Sweet Shop owner dies

Published 7:43 am Monday, August 14, 2006

By By Janet Little Cooper
The Sweet Shop restaurant was a household name in Atmore for more than five decades for the good home-cooking and delicious desserts that were served up daily.
As word surfaced this week that the Sweet Shop's founder, Collie Sharpless had died at the age of 101, residents began to reminisce about the quaint downtown landmark and its owner.
"She was well-known for her lemon ice-box pie," Ernestine Miniard said. "It was the most delicious pie ever. They had a cook that everyone called 'Cookie' who actually made the pies."
Miniard remembers Sharpless and her husband William working seven days a week serving breakfast, lunch and supper while she worked above the Sweet Shop for 18 months operating WATM radio station.
The Sweet Shop was appropriately named from all the accounts that referred to the delicious lemon icebox pie and the banana pudding.

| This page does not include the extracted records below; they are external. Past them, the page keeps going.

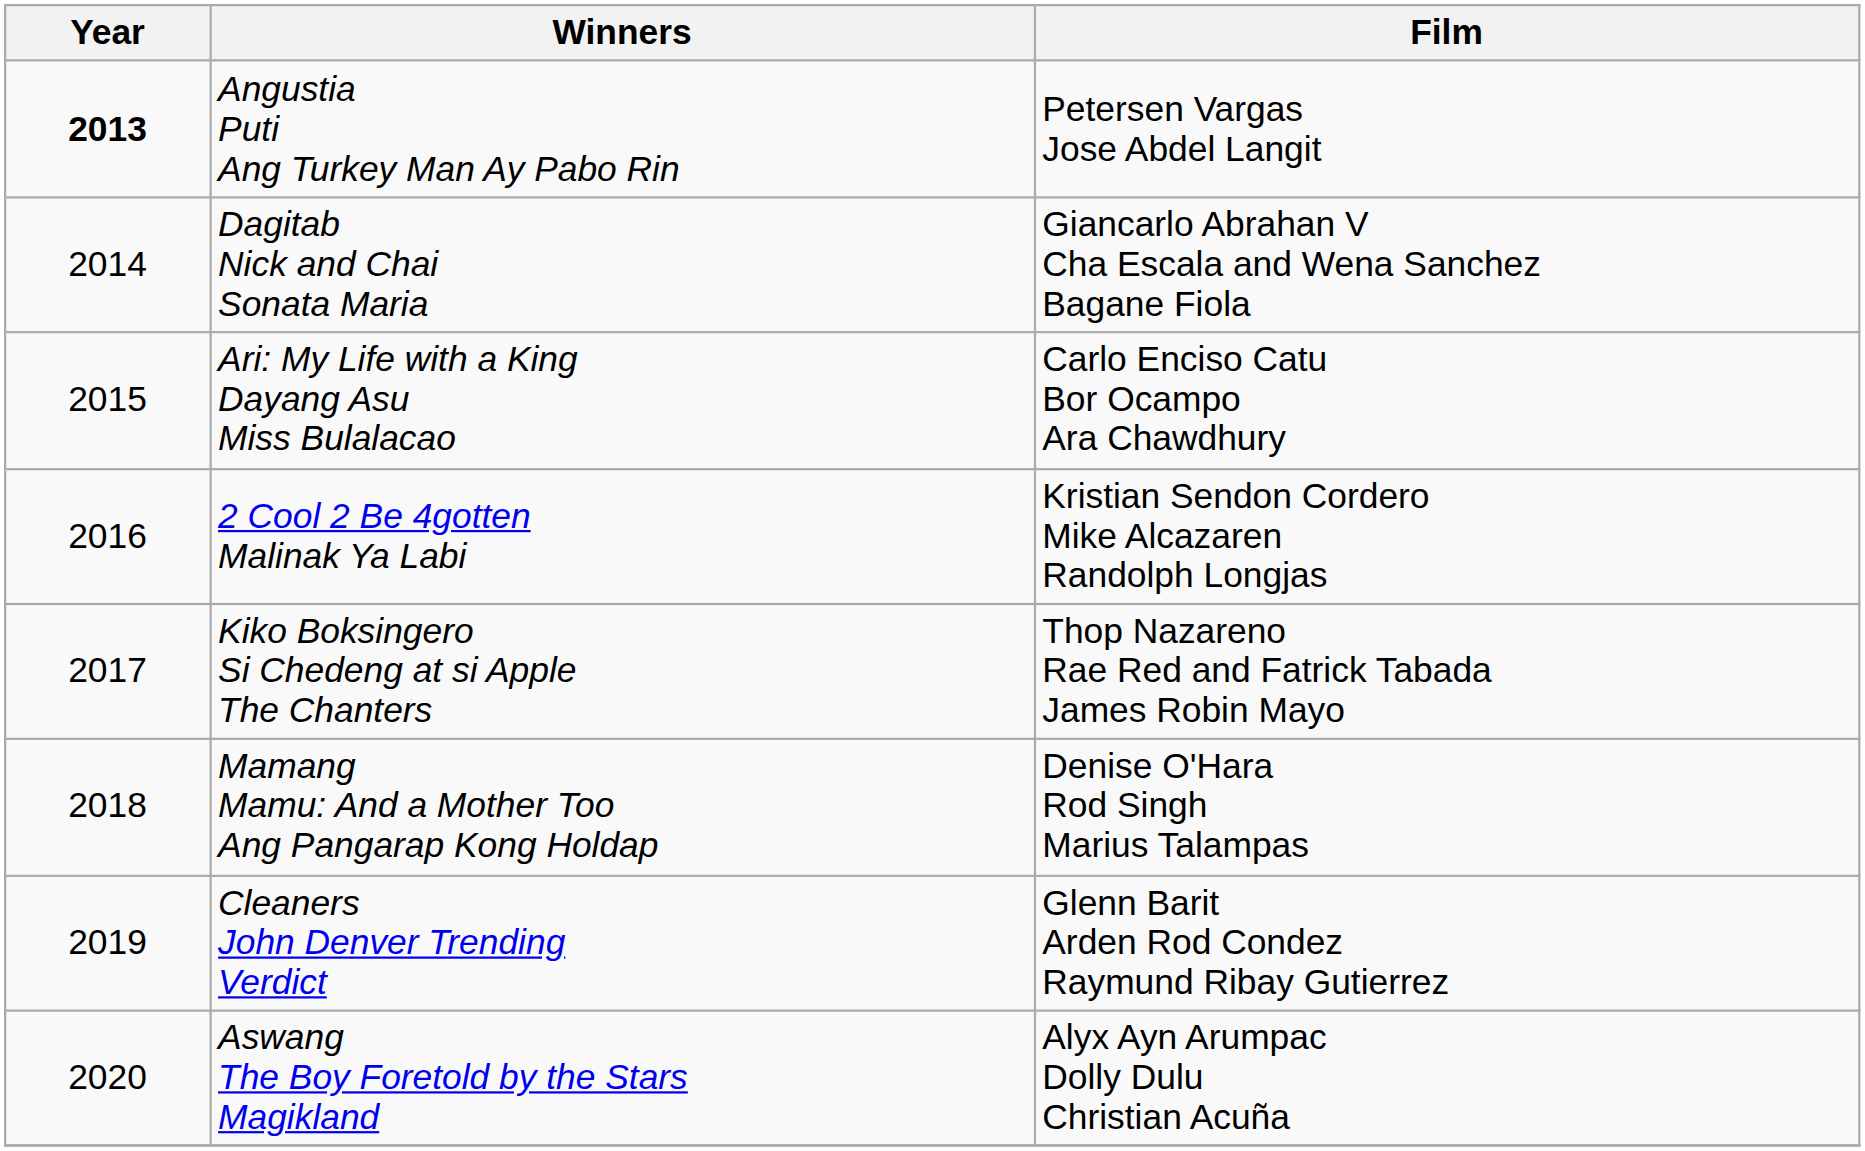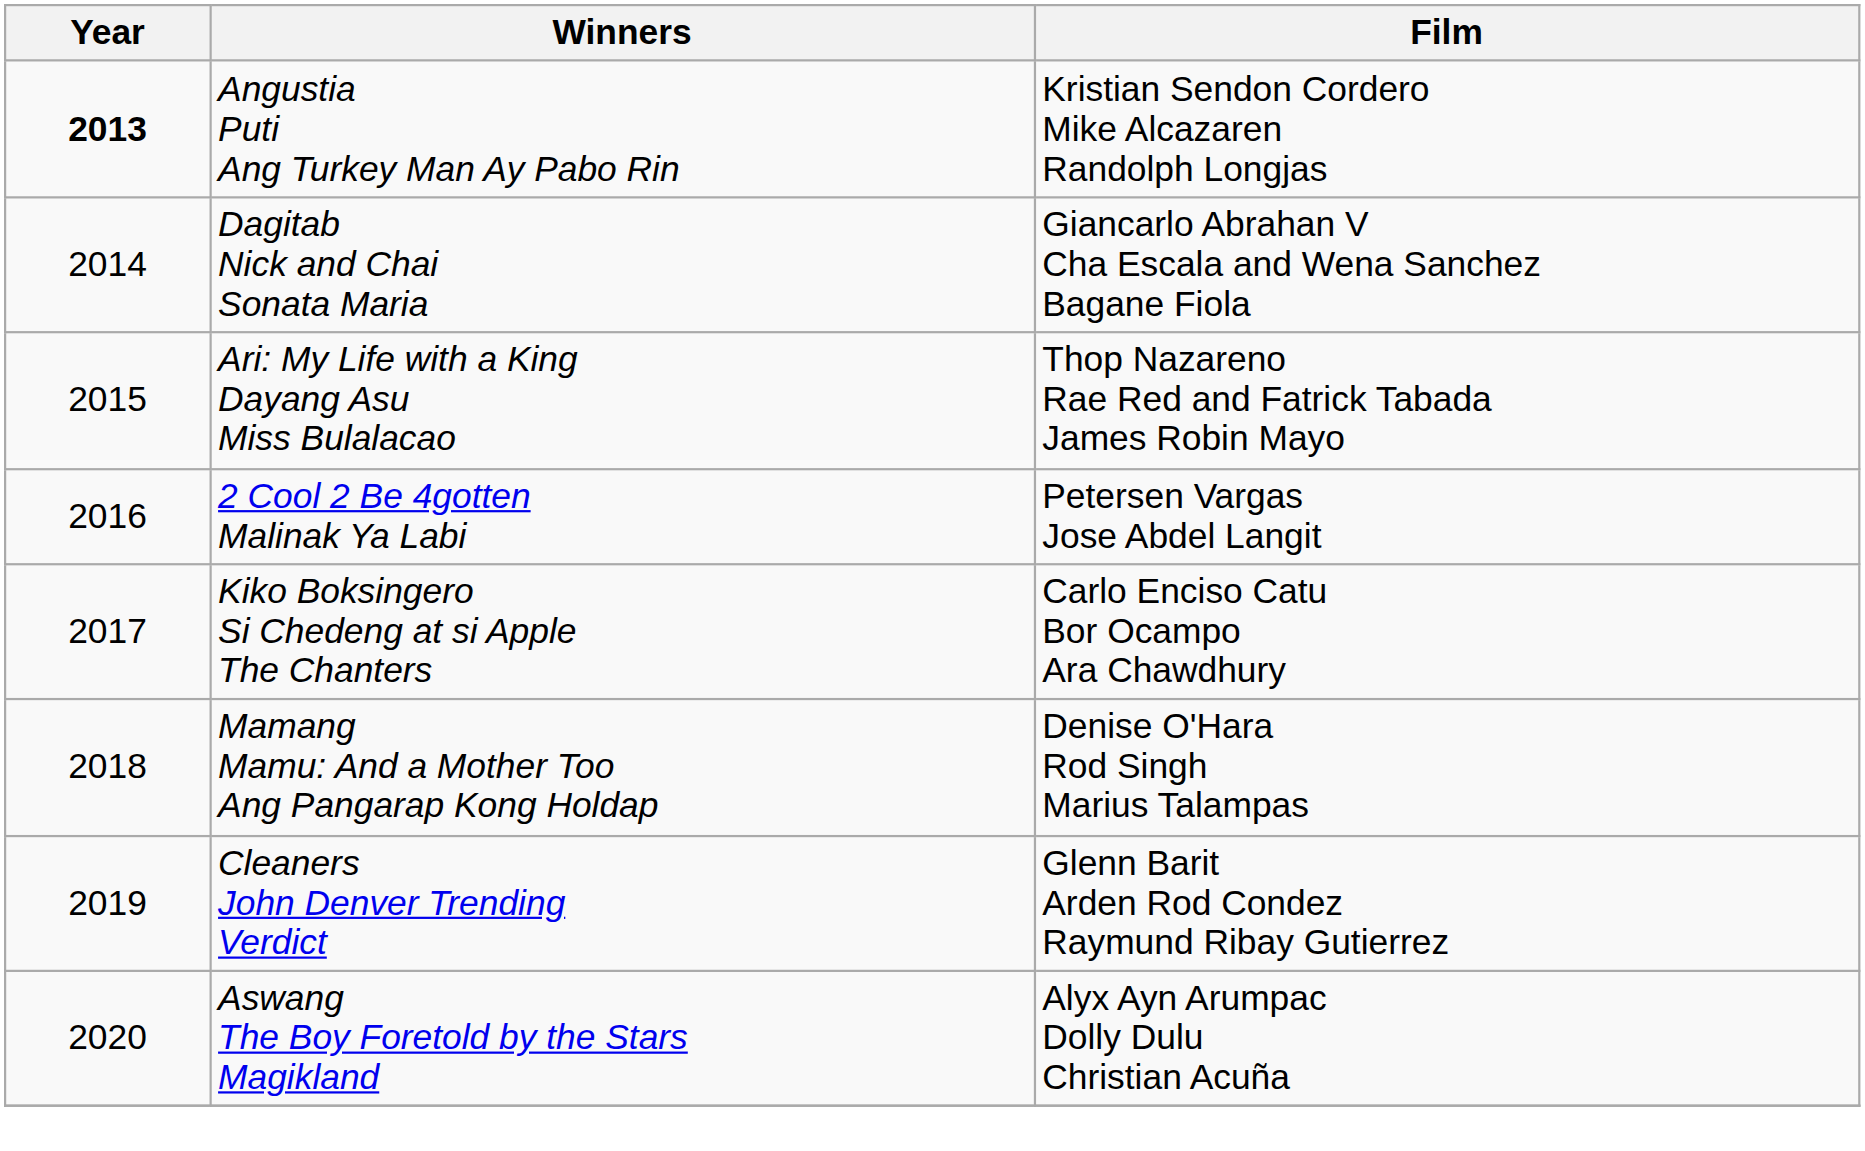Angustia Puti Ang Turkey Man Ay Pabo Rin | Film: Petersen Vargas Jose Abdel Langit -> Kristian Sendon Cordero Mike Alcazaren Randolph Longjas
Ari: My Life with a King Dayang Asu Miss Bulalacao | Film: Carlo Enciso Catu Bor Ocampo Ara Chawdhury -> Thop Nazareno Rae Red and Fatrick Tabada James Robin Mayo
2 Cool 2 Be 4gotten Malinak Ya Labi | Film: Kristian Sendon Cordero Mike Alcazaren Randolph Longjas -> Petersen Vargas Jose Abdel Langit
Kiko Boksingero Si Chedeng at si Apple The Chanters | Film: Thop Nazareno Rae Red and Fatrick Tabada James Robin Mayo -> Carlo Enciso Catu Bor Ocampo Ara Chawdhury
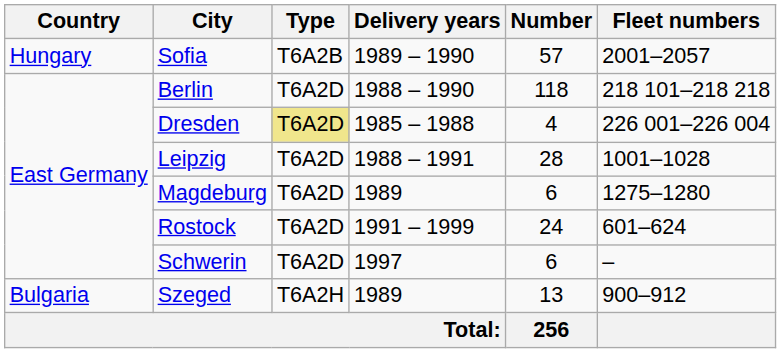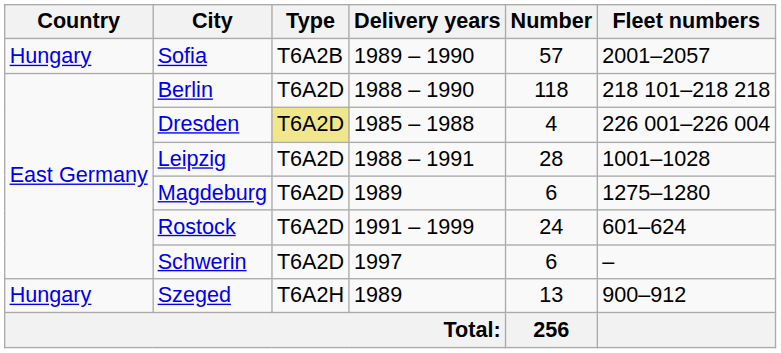Szeged | Country: Bulgaria -> Hungary
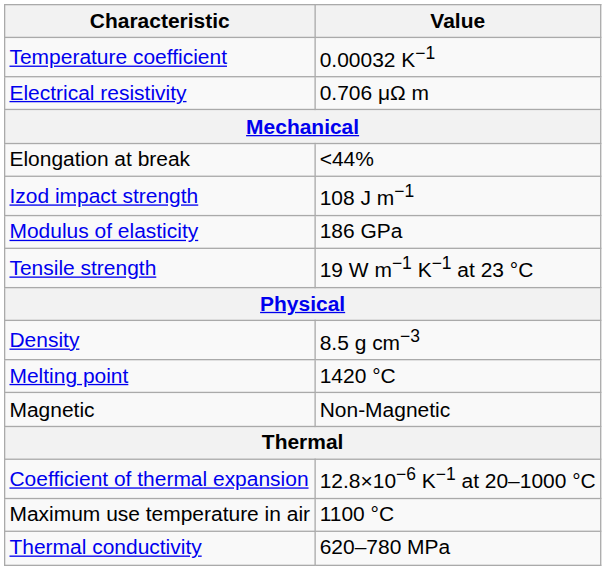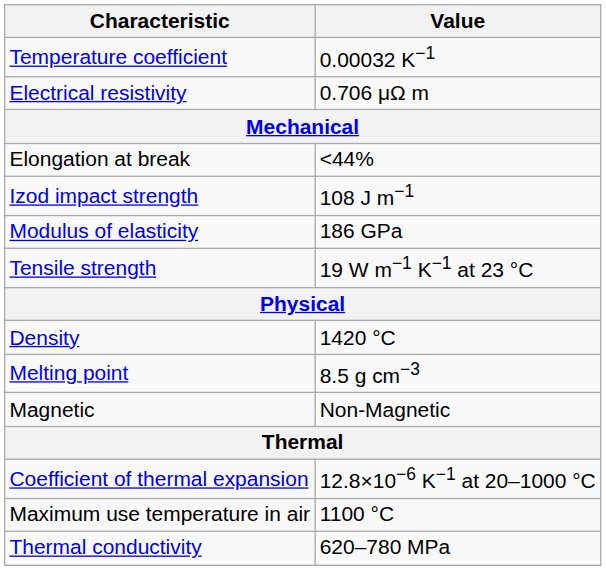Density | Value: 8.5 g cm−3 -> 1420 °C
Melting point | Value: 1420 °C -> 8.5 g cm−3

"My husband and I went to the Sweet Shop often," Lucille King Swift said. "It was a treat to drive from Frisco City to Atmore. We ate breakfast there a good bit and always counted a trip there as a treat. My husband, Bush King, was extremely fond of Mrs. Sharpless' banana pudding she made with peaches instead of bananas and he often enjoyed it when she would make it with pineapples instead of bananas as well."
Another Atmore resident had fond memories of the Sweet Shop, after all it was her first job as a young 14-year-old.
"Myself and four of my sisters went to work for Mrs. Sharpless in 1950," Cleo Sellers said. "I worked there for four years as a waitress. Mrs. Sharpless was such a nice lady. They were both just your everyday regular people. They were really good to me and my sisters. There were five of us in our family and they were just always so nice to us. A lot of people came and went in the time we worked there, The lemon ice box pie was the absolute favorite of most everyone who came in."
Sharpless and her husband Will built a house on Horner Street behind the Episcopal Church and worked both day and night at the family style restaurant. The couple owned the restaurant for more than 20 years before selling it to William Sharpless' brother Guy Sharpless, who purchased it for his daughter. At that time the couple moved, living near Pensacola, Fla., where Sharpless passed away Sunday, Aug. 6, 2006.
Years later the restaurant was once again sold to the Pipkin brothers of Atmore.
It was then, that Jack and Claytie Dew purchased the business and operated it until it's closing in the early 1990's.
Atmore mayor Howard Shell said that the Sharpless family was one of Atmore's earliest families that contributed to the town's development by building up the business center.
Collie Roan Sharpless was laid to rest in a graveside service Wednesday, Aug. 9 at Oak Hill Cemetery in Atmore.